Abstract:
There has been a proliferation of Web 2.0 sites on the Internet. Contemporary Web 2.0 sites
like Facebook and Twitter are primarily driven by user generated content (UGC). On the other
hand, the volume of content by such user contributions has been increasing rapidly. However,
user generated content may not conform to the set of guidelines and rules of the websites. Sub-par
content can severely a ffect user engagement, retention and also have an adverse impact on
information retrieval systems. Therefore, there is an impending need to manage and enhance
content quality on Web 2.0 sites. In this thesis, we investigate three broad objectives – (1) Low
quality content, (2) Content Quality Systems and (3) Information Retrieval Enhancement. In
order to address these objectives, first - we look at low quality questions on a popular programming
based community based question answering (CQA) website called Stackoverflow.

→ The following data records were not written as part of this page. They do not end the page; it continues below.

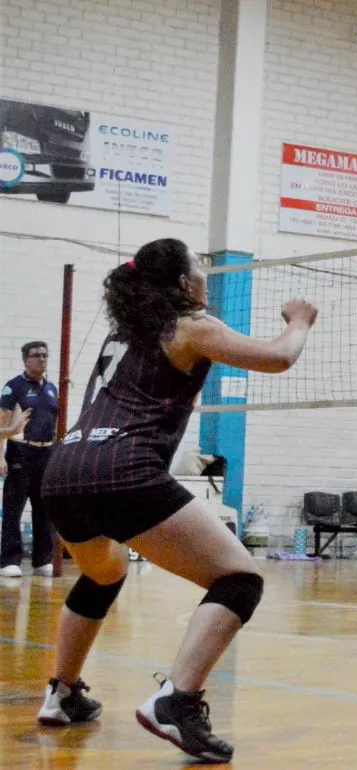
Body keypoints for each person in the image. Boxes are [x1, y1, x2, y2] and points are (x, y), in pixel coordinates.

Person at [33, 239, 316, 762]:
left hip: (64, 470)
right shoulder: (190, 325)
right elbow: (279, 357)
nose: (206, 275)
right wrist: (299, 320)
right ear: (184, 283)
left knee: (103, 573)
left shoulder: (124, 332)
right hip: (122, 470)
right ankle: (177, 702)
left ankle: (63, 694)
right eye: (200, 268)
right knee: (240, 579)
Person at [1, 341, 60, 578]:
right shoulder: (13, 387)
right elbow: (2, 424)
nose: (42, 359)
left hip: (47, 453)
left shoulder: (52, 388)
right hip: (20, 452)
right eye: (37, 355)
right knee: (14, 508)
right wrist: (0, 458)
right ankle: (9, 560)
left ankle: (42, 560)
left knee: (44, 509)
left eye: (45, 355)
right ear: (26, 359)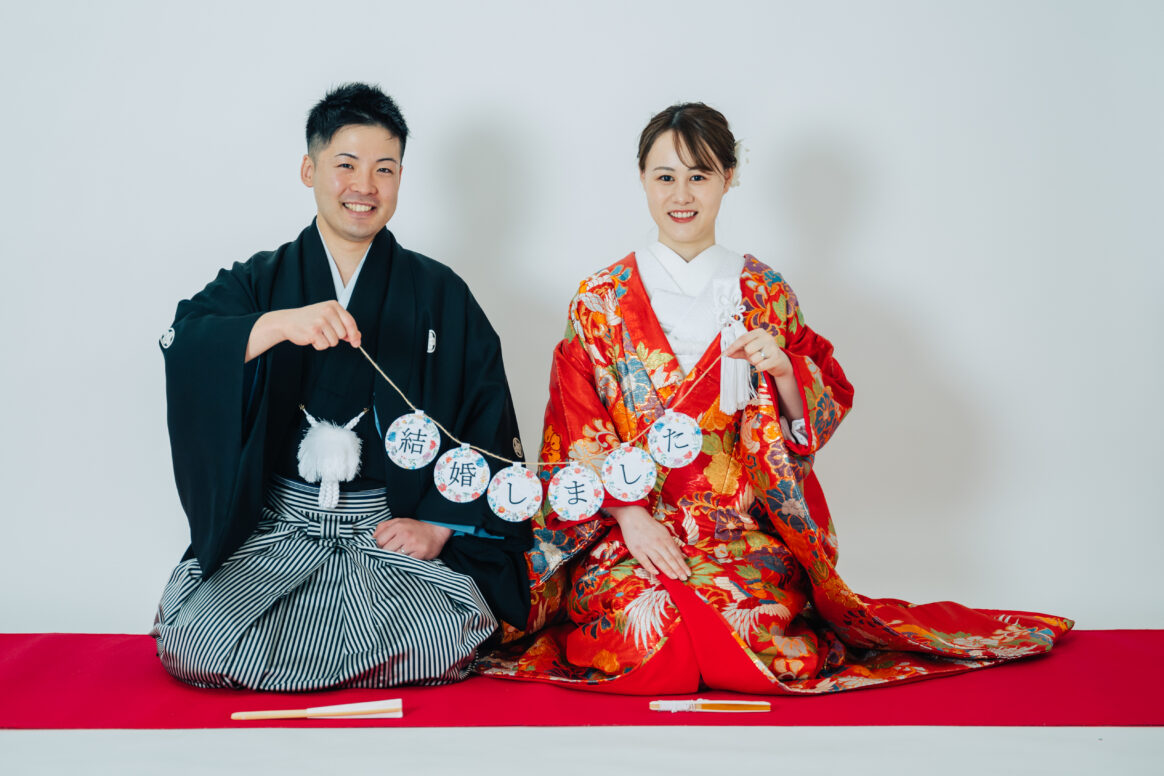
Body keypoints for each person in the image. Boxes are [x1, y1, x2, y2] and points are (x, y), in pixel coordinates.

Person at [478, 103, 1072, 694]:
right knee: (646, 630)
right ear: (641, 179)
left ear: (729, 177)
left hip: (739, 528)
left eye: (700, 175)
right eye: (665, 177)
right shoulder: (599, 299)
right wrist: (632, 520)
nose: (681, 195)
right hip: (630, 532)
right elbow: (574, 428)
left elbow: (813, 413)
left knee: (751, 630)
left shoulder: (764, 291)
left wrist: (785, 371)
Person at [151, 83, 531, 691]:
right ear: (310, 170)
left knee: (443, 630)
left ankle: (318, 663)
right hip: (280, 526)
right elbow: (186, 339)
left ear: (401, 178)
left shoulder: (440, 292)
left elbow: (485, 417)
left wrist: (438, 525)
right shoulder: (263, 280)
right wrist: (278, 325)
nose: (365, 186)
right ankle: (354, 667)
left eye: (385, 169)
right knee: (199, 642)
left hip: (389, 528)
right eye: (346, 165)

We analyze user behavior, content patterns and also build supervised machine learning based
predictive systems to detect low quality questions. In context to the second objective, we look
at enhancing content quality on Issue Tracking Systems - a popular artifact used by developers
during the software maintenance lifecycle. We conduct surveys from software practitioners to
understand the needs of the community and discover that developers frequently use the Internet
for their daily tasks. In order to reduce the context switch for software maintenance professionals,
we develop two systems – (i) CQA integration with Issue Tracking Systems and (ii) Web
Reference Management Browser Plugin. We develop both these systems to reduce cognitive
load on software maintenance professionals during their daily tasks. In context to the third objective,
we look at quality enhancement on social media to help information retrieval systems.
Concretely, we propose a new algorithm to utilize social interactions to discover homogeneous
topic-based communities on a social network. To address the challenge of scalability, our algorithm
only visits required portions of the network based on an expectation-maximization
approach. Further, we also propose an algorithm for tag recommendation on social media.
Specifically, we utilize Twitter to suggest tags to external linked media like Flickr, Youtube
and Soundcloud. In conclusion, we look at diff errant perspectives for quality analysis, systems,
detection and enhancement of content on Web 2.0 sites.